Clinical question 10.2
Is there a role for antimuscarinic agents in the treatment of male LUTS associated with BPH?
Background
Overactive bladder syndrome, characterized by urinary urgency and increased day and night-time micturition frequency [15], may co-exist with bladder outlet obstruction caused by BPH or may be secondary to the obstruction itself [16]. When the former situation occurs, treatments targeted at the prostate exclusively may not relieve overactive bladder symptoms [17]. In the latter scenario, some men will not respond to antimuscarinics alone. This is the rationale behind combining antimuscarinic agents with alpha-1-adrenergic antagonists for the management of men with overactive bladder and other LUTS.
Literature search
The English-language literature was searched for human studies relating to antimuscarinic therapy for the treatment of male LUTS associated with BPH using the Medline database from 1998, the year that tolterodine earned US Food and Drug Administration approval, to 2008. The search was conducted by exploding and combining the following MeSH terms: “muscarinic antagonists and benign prostatic hyperplasia,” “adrenergic alpha-antagonists and benign prostatic hyperplasia,” “muscarinic antagonists and luts,” and “adrenergic alpha-antagonists and luts.” Only randomized controlled trials comparing combination medical therapy, with antimuscarinics and adrenergic alpha-antagonists, with placebo or an active control were eligible for inclusion in this systematic review. Initially, 63 citations were identified in the electronic database search. Articles excluded were nonresearch reports (e.g. editorials and commentaries), studies on the wrong topic (e.g. trials involving different interventions and observational studies) or studies which did not include clinical outcomes.
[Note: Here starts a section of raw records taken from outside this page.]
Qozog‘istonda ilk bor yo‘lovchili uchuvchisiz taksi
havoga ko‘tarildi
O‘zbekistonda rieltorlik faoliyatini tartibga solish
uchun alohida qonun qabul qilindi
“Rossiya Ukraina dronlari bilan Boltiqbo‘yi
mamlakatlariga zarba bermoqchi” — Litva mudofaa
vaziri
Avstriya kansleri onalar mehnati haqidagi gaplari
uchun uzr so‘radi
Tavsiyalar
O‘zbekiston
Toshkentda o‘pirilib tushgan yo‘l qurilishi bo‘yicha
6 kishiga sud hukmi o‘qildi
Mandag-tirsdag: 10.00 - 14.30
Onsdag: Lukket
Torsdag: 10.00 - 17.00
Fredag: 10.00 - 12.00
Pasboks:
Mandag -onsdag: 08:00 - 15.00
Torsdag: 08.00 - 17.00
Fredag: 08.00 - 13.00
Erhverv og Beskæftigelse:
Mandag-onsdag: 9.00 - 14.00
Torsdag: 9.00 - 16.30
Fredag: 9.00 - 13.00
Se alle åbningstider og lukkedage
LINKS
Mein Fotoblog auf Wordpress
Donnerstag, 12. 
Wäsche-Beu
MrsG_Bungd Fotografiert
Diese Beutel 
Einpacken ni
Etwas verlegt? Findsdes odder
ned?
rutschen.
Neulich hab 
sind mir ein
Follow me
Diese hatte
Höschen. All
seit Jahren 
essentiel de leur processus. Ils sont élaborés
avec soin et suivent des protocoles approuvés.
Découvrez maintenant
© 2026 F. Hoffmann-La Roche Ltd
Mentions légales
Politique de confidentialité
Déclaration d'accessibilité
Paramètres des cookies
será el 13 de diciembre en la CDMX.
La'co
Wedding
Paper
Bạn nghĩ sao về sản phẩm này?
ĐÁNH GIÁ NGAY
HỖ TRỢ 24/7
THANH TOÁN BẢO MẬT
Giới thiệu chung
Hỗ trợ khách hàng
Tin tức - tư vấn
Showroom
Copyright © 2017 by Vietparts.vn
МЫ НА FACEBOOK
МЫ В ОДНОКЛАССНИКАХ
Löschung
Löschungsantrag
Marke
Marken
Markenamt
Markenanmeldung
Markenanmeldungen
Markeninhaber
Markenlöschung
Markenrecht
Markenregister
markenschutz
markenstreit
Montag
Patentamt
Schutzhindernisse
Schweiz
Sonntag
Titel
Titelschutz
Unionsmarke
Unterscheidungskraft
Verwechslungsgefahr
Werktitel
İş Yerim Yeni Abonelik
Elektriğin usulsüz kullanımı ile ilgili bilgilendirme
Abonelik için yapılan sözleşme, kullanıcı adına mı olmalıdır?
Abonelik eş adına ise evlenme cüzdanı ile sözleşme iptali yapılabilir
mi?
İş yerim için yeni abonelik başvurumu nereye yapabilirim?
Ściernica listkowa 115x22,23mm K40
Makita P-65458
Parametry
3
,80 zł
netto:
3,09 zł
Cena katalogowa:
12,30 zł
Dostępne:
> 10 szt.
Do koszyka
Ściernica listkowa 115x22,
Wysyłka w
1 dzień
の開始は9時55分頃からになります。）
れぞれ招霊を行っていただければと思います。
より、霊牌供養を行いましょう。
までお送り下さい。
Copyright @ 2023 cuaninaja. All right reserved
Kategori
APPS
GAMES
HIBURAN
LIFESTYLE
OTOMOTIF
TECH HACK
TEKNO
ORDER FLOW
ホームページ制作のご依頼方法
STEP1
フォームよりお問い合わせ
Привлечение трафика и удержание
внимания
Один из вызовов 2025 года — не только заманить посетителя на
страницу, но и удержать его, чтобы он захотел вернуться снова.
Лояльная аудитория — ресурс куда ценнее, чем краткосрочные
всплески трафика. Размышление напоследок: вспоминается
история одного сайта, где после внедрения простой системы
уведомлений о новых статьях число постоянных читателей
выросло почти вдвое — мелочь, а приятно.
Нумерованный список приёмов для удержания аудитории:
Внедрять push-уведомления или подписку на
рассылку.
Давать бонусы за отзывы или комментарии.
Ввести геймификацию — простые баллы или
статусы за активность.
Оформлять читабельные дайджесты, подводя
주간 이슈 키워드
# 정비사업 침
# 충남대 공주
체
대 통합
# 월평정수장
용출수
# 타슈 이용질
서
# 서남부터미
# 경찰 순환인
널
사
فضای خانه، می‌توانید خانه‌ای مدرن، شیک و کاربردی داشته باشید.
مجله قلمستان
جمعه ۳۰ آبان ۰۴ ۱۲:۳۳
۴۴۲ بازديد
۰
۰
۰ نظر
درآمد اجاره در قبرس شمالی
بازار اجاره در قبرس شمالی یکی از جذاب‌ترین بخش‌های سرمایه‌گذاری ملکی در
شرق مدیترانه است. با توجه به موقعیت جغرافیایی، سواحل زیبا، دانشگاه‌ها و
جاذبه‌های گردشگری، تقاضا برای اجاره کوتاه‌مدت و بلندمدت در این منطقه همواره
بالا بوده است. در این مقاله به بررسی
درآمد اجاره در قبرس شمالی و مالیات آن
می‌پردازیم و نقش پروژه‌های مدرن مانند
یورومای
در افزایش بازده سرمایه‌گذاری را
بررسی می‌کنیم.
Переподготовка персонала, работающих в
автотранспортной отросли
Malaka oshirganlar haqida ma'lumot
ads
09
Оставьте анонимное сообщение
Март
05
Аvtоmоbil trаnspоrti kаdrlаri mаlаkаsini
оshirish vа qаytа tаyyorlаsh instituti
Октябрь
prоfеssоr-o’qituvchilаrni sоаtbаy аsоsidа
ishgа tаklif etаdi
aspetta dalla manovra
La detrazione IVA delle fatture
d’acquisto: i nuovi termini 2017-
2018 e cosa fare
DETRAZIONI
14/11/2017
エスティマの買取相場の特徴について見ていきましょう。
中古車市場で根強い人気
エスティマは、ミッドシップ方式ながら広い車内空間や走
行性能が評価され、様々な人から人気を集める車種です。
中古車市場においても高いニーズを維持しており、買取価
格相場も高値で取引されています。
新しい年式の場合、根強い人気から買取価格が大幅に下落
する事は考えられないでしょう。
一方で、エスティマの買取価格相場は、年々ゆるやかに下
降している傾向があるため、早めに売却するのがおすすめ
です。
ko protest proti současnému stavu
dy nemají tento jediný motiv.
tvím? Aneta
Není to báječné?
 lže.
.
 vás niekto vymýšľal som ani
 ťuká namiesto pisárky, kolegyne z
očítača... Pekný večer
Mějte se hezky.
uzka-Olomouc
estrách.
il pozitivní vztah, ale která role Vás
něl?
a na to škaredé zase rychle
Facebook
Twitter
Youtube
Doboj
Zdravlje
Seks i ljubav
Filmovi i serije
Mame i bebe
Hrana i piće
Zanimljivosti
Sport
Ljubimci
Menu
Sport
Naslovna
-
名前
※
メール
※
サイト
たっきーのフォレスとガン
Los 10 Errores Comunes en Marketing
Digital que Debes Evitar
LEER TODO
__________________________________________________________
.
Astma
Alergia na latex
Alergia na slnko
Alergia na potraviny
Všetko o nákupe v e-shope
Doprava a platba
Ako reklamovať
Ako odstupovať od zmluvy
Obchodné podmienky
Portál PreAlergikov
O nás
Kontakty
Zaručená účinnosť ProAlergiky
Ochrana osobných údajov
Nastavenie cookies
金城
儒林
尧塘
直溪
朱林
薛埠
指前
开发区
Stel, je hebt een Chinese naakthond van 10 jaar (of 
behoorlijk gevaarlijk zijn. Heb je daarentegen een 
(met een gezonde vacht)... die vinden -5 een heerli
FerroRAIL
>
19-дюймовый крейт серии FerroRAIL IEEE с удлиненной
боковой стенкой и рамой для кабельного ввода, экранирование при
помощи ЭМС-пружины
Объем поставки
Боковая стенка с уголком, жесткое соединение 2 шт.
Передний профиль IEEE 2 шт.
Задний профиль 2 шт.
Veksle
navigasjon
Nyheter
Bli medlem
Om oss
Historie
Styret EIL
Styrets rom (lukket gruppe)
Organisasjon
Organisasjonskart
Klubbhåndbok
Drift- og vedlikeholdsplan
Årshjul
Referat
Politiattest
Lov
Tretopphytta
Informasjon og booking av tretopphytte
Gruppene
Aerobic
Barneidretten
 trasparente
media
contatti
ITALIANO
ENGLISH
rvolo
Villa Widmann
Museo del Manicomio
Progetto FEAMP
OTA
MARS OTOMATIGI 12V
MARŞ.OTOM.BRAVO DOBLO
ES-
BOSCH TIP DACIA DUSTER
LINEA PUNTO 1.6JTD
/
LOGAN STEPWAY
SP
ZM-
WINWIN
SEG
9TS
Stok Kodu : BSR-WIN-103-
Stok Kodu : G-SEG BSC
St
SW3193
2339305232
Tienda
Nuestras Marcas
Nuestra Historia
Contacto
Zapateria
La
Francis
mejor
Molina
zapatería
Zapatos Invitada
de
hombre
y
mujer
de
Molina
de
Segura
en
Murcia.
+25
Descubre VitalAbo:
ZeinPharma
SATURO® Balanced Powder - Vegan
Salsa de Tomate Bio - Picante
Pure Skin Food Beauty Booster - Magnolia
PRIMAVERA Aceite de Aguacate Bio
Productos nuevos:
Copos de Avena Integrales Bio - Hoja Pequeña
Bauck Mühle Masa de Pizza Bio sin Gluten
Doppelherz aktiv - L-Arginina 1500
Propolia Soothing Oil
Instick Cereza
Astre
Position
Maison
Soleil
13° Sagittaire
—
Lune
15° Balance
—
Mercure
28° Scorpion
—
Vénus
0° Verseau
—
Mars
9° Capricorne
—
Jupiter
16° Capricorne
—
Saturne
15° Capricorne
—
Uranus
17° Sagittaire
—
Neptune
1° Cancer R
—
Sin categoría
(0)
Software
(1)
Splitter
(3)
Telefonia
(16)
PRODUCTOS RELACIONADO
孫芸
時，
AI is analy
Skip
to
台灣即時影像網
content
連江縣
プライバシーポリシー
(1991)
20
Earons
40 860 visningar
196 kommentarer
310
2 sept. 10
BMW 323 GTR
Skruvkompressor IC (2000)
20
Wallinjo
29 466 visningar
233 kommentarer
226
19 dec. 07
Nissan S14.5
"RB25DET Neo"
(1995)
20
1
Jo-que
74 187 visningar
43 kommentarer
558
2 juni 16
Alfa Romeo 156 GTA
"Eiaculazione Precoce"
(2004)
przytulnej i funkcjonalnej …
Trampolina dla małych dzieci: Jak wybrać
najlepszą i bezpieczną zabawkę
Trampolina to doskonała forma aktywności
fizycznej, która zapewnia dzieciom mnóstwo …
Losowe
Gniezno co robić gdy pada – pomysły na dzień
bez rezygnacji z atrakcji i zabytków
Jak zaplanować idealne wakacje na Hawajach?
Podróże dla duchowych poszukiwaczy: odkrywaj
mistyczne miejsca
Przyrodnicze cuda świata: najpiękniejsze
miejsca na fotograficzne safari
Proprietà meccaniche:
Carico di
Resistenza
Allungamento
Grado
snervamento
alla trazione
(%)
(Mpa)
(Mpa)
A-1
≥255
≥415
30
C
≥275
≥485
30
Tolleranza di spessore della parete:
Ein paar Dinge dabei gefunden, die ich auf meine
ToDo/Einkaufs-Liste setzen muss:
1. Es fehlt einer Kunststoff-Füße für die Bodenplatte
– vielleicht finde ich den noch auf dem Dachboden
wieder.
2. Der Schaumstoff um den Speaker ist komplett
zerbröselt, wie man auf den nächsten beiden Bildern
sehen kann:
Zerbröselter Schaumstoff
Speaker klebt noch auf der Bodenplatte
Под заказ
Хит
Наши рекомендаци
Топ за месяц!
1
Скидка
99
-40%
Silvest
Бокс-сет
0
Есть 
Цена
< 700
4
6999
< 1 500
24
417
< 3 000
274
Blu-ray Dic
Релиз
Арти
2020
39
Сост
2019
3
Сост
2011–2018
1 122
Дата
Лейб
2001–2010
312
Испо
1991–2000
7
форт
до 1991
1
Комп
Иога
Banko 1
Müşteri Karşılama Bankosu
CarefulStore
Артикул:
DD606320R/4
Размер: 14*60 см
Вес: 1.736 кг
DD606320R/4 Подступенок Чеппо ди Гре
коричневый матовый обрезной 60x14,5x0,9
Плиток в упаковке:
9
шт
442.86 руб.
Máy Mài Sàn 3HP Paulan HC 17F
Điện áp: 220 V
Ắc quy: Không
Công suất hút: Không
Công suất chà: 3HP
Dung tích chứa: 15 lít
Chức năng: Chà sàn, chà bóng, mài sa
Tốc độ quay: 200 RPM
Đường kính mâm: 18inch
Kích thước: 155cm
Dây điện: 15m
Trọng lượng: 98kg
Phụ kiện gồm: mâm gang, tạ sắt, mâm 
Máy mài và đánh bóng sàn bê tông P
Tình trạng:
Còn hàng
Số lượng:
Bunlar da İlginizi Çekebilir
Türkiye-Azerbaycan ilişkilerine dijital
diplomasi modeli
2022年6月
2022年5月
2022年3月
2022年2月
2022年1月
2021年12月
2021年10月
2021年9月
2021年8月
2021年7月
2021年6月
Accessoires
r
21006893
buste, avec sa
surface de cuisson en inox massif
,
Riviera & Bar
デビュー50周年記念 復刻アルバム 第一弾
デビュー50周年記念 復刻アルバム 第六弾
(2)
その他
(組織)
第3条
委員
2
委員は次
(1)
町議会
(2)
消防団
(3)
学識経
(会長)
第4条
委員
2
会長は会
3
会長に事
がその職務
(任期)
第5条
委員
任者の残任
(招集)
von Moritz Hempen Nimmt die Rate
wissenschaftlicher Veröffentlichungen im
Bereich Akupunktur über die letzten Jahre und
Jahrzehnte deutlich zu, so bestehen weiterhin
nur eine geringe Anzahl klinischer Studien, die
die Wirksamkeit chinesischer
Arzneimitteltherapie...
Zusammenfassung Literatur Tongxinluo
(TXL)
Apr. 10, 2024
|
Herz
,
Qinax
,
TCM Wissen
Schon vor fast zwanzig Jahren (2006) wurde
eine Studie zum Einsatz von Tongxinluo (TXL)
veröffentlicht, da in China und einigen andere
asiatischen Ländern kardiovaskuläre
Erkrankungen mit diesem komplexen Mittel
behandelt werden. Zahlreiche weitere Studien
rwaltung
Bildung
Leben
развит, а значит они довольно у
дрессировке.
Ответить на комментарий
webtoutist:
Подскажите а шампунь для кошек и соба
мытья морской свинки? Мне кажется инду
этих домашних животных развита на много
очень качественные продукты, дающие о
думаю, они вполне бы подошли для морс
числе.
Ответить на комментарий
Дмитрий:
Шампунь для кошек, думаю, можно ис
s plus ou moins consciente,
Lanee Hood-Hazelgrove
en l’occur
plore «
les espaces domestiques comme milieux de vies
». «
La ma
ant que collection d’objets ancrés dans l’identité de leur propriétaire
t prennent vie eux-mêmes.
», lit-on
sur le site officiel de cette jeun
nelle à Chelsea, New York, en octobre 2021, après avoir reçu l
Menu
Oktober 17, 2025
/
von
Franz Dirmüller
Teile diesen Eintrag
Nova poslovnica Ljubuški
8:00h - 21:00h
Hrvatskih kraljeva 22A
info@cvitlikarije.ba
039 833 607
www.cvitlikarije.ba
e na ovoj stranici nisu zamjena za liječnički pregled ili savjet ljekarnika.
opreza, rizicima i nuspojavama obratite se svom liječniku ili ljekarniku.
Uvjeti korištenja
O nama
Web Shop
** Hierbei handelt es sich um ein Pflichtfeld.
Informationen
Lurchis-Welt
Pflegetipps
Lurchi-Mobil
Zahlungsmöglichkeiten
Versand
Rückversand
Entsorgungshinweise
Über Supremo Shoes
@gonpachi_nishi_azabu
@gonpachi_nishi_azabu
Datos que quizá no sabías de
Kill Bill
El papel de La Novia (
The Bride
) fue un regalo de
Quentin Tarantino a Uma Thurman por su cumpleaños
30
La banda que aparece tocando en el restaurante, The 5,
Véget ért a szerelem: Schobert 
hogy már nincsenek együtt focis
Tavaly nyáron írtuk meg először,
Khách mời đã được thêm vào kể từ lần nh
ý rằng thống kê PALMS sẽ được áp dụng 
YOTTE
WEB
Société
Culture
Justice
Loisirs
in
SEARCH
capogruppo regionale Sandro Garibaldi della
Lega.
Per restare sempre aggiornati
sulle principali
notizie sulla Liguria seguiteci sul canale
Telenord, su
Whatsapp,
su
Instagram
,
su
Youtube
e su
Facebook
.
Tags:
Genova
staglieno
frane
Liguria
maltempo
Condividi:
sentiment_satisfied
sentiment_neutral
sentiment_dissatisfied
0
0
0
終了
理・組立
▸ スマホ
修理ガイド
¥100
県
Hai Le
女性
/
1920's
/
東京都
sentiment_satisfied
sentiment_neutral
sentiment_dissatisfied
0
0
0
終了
To judge quality of the clinical trials, a numerical score between 0 and 5 (0 being the weakest and 5 being the strongest) was assigned according to the validated scale reported by Jadad et al. [7].
The evidence
The literature search yielded six randomized controlled trials that were reviewed in detail (Table 10.3). First, in terms of safety, there exists the theoretical risk that the inhibitory effect of antimuscarinics could aggravate the voiding difficulties of men with concomitant bladder outlet obstruction, causing acute urinary retention. These concerns were echoed by a recent, multicenter Japanese study [18]. In total, 101 men with clinically diagnosed BPH and storage symptoms were randomized to receive the alpha-1-adrenergic antagonist naftopidil or naftopidil plus the anticholinergic agent propiverine hydrochloride for 12 weeks. After completing treatment, the median postvoid residual was significantly higher in the combination group compared with the naftopidil monotherapy group (45.0 versus 13.5 mL) but there were no cases of acute urinary retention. In that same year, results were also reported from a multicenter, double-blind trial that randomized 222 men 40 years and older with confirmed overactive bladder and bladder outlet obstruction to receive tolterodine or placebo for 12 weeks [19]. This study found that the mean change from baseline postvoid residual urine was significantly greater with tolterodine than placebo (49 versus 16 mL) although the clinical significance of this difference was uncertain. There were no significant between-group differences in the incidence of adverse events. Moreover, urinary retention was only reported for one subject who had been treated with placebo.